▸ **Текст для упражнения**
★ ★ ★ ★

Эсеры надеялись, что революция спасет Россию от удушья. Марксисты приветствовали потоп и пугали обывателей словами Энгельса: «Вы получите короткий период власти. Вам предоставляется диктовать законы, наслаждаться блеском созданного вами величия. Вы можете пировать в королевском зале и взять в жены прекрасную королевскую дочь, но не забывайте, что «Палач стоит у порога». Меньшевики отводили роль палача пролетариату; большевики (некоторые из которых узнавали в цитате заимствование из Гейне) требовали ее для себя[109].
Валентин, литературный двойник Воронского, рано стал большевиком.
Третий ангел вострубит, и не может не вострубить. И тогда мы устроим всем этим возжаждавшим всласть пожить с жирком, с навозцем, с грязцой, с законными изнасилованиями некое светопреставление. Мы покажем им, чего стоят категорические императивы и гражданские плащи. Вспомянем и альбомчики с повешенными, и библиотечки любительские о них. Все вспомним: и неоправданные детские слезы, и загубленную юность на задворках и в подвалах, и погибшие таланты, и материнское горе, и Сонечку Мармеладову, и Илюшечку, и всех, кто качался на перекладинах, когда солнце посылает свои первые безгрешные лучи[110].

★ ★ ★ ★

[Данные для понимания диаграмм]
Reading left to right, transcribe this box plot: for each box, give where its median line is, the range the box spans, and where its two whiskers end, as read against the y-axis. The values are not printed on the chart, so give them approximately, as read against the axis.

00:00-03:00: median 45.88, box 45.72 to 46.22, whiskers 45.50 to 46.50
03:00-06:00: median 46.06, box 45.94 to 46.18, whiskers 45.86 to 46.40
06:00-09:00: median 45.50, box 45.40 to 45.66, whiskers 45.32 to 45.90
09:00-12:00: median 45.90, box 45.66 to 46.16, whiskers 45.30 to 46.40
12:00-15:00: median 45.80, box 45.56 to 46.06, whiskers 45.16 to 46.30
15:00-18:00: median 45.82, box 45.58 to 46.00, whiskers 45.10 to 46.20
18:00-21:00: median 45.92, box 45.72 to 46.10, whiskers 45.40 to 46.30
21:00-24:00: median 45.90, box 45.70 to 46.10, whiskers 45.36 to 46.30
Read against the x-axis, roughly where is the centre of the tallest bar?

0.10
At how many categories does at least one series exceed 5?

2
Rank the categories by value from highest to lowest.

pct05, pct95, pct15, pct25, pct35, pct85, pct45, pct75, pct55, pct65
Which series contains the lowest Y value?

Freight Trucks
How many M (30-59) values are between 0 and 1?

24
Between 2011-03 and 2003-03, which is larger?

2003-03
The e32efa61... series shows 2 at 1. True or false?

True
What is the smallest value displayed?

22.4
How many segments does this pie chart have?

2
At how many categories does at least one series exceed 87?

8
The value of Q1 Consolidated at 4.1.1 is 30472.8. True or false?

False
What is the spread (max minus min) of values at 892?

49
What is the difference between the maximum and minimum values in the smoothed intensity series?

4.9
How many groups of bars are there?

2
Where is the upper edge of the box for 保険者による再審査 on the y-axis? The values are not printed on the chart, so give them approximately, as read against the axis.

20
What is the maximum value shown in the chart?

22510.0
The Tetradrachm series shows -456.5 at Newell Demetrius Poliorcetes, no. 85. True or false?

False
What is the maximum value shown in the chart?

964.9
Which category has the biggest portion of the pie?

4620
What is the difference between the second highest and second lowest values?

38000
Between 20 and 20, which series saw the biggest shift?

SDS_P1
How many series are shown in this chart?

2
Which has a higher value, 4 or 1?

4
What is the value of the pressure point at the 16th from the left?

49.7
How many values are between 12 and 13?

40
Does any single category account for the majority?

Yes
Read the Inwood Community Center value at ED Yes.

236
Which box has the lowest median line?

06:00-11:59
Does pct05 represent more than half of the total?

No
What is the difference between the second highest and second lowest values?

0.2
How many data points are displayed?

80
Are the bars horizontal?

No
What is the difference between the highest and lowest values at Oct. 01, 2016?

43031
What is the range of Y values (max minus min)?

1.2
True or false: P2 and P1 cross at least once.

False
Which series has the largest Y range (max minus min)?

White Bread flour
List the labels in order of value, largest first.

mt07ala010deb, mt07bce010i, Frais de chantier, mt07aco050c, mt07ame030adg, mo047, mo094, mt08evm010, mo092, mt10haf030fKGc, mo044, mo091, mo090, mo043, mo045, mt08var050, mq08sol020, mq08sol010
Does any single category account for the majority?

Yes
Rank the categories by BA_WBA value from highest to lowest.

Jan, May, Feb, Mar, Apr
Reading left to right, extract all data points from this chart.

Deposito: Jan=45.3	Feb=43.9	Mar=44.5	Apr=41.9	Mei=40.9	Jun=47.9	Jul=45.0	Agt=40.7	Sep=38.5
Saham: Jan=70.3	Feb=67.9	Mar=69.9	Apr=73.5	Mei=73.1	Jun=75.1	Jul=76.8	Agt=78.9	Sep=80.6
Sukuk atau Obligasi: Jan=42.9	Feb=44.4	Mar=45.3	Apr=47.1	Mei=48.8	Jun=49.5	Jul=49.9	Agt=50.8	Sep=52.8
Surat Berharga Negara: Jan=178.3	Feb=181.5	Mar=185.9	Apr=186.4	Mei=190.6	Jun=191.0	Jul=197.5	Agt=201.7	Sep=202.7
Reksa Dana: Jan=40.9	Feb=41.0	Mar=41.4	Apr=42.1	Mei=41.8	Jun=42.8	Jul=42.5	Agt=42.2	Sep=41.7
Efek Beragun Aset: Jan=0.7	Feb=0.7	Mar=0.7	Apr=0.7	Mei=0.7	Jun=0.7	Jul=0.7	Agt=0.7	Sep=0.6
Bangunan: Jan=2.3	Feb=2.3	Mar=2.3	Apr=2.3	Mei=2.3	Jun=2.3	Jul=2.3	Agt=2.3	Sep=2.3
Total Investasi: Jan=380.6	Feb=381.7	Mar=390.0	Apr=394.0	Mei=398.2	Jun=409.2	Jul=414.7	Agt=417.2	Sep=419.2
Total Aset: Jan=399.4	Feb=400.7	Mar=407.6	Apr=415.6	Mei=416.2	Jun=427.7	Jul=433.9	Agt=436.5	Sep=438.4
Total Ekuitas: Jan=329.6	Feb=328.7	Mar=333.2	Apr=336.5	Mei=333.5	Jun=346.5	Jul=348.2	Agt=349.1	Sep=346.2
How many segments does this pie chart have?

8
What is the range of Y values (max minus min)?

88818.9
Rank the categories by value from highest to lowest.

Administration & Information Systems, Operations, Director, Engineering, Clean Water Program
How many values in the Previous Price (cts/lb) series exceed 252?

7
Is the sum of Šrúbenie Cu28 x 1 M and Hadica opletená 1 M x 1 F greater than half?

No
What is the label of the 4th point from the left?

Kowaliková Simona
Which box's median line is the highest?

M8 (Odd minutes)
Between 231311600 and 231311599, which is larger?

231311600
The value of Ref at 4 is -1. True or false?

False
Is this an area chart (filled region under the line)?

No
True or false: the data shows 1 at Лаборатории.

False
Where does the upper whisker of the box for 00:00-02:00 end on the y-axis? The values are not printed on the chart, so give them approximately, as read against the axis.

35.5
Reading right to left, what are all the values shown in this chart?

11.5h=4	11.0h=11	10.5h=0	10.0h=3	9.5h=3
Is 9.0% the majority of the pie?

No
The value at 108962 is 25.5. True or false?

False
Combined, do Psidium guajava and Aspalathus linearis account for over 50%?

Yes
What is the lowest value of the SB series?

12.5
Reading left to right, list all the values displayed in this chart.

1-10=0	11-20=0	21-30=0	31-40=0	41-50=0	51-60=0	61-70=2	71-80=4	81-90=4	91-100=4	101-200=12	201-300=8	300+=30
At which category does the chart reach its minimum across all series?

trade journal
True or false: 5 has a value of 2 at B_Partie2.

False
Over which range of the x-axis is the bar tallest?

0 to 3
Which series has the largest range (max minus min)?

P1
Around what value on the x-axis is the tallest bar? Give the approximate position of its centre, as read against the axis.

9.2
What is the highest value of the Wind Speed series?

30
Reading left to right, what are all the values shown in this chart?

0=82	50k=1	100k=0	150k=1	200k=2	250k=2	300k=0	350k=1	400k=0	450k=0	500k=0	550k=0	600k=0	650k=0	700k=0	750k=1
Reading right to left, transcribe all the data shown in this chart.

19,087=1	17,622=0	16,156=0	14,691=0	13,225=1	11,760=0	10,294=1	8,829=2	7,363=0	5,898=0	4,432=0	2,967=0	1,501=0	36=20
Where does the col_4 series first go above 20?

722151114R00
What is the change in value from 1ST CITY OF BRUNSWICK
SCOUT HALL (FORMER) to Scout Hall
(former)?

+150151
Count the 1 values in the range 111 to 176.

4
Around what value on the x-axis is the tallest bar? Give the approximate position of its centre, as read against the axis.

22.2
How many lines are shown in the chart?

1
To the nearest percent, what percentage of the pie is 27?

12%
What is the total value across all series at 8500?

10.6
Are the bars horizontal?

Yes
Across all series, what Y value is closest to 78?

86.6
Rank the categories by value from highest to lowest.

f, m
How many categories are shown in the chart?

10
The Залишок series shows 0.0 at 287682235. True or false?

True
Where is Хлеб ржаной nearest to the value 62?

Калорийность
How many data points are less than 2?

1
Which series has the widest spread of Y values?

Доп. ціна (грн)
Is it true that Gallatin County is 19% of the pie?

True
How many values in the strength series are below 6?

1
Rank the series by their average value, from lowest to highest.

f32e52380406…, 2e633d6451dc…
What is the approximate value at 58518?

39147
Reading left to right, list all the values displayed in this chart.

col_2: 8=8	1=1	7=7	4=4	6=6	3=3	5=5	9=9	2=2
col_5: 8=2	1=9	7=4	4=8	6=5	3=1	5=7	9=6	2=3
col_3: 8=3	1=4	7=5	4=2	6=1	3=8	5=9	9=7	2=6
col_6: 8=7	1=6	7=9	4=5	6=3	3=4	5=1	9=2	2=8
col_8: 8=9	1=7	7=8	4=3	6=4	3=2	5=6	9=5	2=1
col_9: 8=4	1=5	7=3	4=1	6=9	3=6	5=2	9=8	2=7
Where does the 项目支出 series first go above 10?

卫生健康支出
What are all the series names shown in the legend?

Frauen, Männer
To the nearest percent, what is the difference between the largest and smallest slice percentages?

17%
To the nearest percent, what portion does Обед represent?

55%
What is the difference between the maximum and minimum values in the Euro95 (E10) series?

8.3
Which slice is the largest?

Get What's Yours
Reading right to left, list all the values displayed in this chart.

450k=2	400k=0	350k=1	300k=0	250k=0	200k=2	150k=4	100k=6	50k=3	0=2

★ ★ ★ ★

▸ **Примените прочитанное**
1. Кем, согласно отрывку о революции, рано стал Валентин?
2. Процитируйте из отрывка о революции всё от слов «Эсеры надеялись, что» и до слов «ее для себя[109].».
3. Напишите, что идет дальше в отрывке о революции, начиная сразу после его последнего предложения.

▸ **Результаты по порядку**
1. Валентин рано стал большевиком.

2.
Эсеры надеялись, что революция спасет Россию от удушья. Марксисты приветствовали потоп и пугали обывателей словами Энгельса: «Вы получите короткий период власти. Вам предоставляется диктовать законы, наслаждаться блеском созданного вами величия. Вы можете пировать в королевском зале и взять в жены прекрасную королевскую дочь, но не забывайте, что «Палач стоит у порога». Меньшевики отводили роль палача пролетариату; большевики (некоторые из которых узнавали в цитате заимствование из Гейне) требовали ее для себя[109].

3.
Валентин был человеком из подполья. Не все большевики узнавали его аллюзии и одобряли его рефлексию, но все жили его пророчеством. Залогом победы революции была сила ненависти. Она очищала душу и разливалась, как половодье. «Она несется к вратам нового царства, орошая свой путь человеческой кровью, оставляя позади себя смерть, стенания, проклятия. Мимо трусов, мимо жалких душонок, увлекая смелых, отважных и крепких». Ненависть – оружие слабых. «Человеку надо возвратиться в свой потерянный рай, и он возвратится, найдет его, но уже не как раб природы, не как созерцатель, а как свободный господин, властитель и творец»[111].
Подпольные революционеры делились на партии в зависимости от отношения к предопределению и свободе воли. Речь шла не о выборе, а о пропорциях: никто не проповедовал безбрежную стихийность и не противопоставлял «сознательность» исторической неизбежности. Никто не отказывался от взаимного родства, и все обвиняли друг друга в измене. Группы единомышленников называли себя «партиями», но не считали себя политиками. Ленин называл большевиков «партией нового типа». Валентин возражал. «Какая мы партия? – спрашивал он. – Партия на Западе, в Америке. Все они, не исключая и социалистов, не идут дальше законом признанной борьбы за реформы. А мы – войско, мы – люди огня и меча, мы – бойцы, разрушители»[112].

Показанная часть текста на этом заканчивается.